• WAKE UP Team

Ohne Lösungen keine Hamburger Kultur!

Als Interessenverband dient das Clubkombinat als Schnittstelle und Sprachrohr für alle Musik- und Kulturschaffenden, zwischen kreativer Pop- und Subkultur und etablierten Szeneclubs.

Lilia Ohls ist Bookerin beim Hafenklang und Vorstandsmitglied beim Clubkombinat und hat mit uns digital über die aktuelle Lage um Hamburgs Clubs und Kultur gesprochen.


WAKE UP: Was genau ist und macht das Clubkombinat?
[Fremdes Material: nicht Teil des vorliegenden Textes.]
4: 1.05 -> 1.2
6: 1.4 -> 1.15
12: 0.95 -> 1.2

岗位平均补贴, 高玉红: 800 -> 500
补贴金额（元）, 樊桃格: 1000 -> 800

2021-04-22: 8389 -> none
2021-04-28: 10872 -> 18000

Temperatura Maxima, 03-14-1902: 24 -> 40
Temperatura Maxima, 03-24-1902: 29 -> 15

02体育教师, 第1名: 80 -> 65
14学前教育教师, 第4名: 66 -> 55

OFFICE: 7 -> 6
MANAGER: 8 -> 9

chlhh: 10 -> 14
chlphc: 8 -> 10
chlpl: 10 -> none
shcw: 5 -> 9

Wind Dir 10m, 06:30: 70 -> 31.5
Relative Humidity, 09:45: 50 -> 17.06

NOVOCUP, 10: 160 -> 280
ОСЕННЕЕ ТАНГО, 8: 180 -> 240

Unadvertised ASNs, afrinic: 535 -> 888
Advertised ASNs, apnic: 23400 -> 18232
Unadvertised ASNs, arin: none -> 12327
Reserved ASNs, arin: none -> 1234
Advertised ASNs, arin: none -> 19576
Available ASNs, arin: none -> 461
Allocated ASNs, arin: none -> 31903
Lilia: Das Clubkombinat ist der Interessenverband der Clubbetreiber*innen, Veranstalter*innen, Booker*innen und Agenturen aus Hamburg. Eine der Aufgaben des Clubkombinats ist es, die Interessen seiner Mitglieder in Politik und Wirtschaft zu vertreten und die Kommunikation zwischen den offiziellen Gremien der Stadt zu moderieren. Gerade zu Krisenzeiten wie jetzt zeigt sich, dass es wichtig ist, eine Institution wie das Clubkombinat für die Kulturszene zu haben und unsere Arbeit gestaltet sich aktuell herausfordernder und spannender denn je.

 

WAKE UP: Wie schätzt du die Perspektive für die Hamburger Clubs ein? Was könnten Lösungen sein? Was kann der einzelne tun, um die Hamburger Kultur- und Clubszene zu unterstützen?

Lilia: Eine Prognose, wann und wie es genau für die Clubs weitergehen kann gibt es derzeit nicht. Um als Club wirtschaftlich erfolgreich planen zu können, braucht es einen Vorlauf von mehreren Monaten. Bislang gibt es diesen Vorlauf nur auf kurze Sicht und immer nur für die nächsten 1 bis 2 Monate, bis es wieder eine neue behördliche Verordnung gibt.

Auf lange Sicht braucht es eine verbindliche Lösung bzw. Verordnung, damit die Clubs zukünftige Veranstaltungen wieder realistisch planen können. Momentan schauen wir mit dem Clubkombinat, der Stadt und einzelnen Clubs und Veranstalter*innen, welche Außenbereiche für den Sommer draußen für Veranstaltungen genutzt werden können. Kurzfristig sind Außenflächen, so lange das Wetter noch gut ist, eine sinnvolle Alternative. 


Als Einzelner kann man die Clubs mit monetären Spenden unterstützen, indem man zum Beispiel Merchandise-Produkte der einzelnen Clubs kauft oder Tickets für virtuelle und/ oder zukünftige Veranstaltungen. Auch bieten einige Clubs Außer-Haus-Verkäufe von Getränken an oder vermieten ihre Räumlichkeiten. 



Es braucht jedoch schnellere, unbürokratischere Wege über die zuständigen Bezirksämter, um die Nutzung dieser Flächen zu genehmigen. In naher Zukunft braucht es einheitliche, praktisch umzusetzende Lösungen, wie man unter entsprechenden Auflagen und kontrolliert nach und nach wieder öffnen kann.

 

Es ist außerdem wichtig, dass über den aktuellen, kulturellen Ausfall gesprochen wird und dass sich jede*r Einzelne bewusst darüber wird, welchen Stellenwert Kultur für unsere Gesellschaft eigentlich hat und dass das große, vielfältige (sub)kulturelle Angebot in Hamburg unbedingt erhalten bleiben muss, da es einen enormen Teil unseres Zusammenlebens ausmacht.

 

WAKE UP:  Du hast einen Wunsch frei: Was nimmt die Gesellschaft aus der Corona-Situation mit?

Lilia: Dass Kultur mehr wertgeschätzt wird, dass die Leute verstehen, dass Kultur meistens nicht bedeutet, dass Kulturschaffende sich selbst, sondern die Gesellschaft, mit ihrem Tun bereichern und dass es bald wieder zurück zur Normalität gehen kann.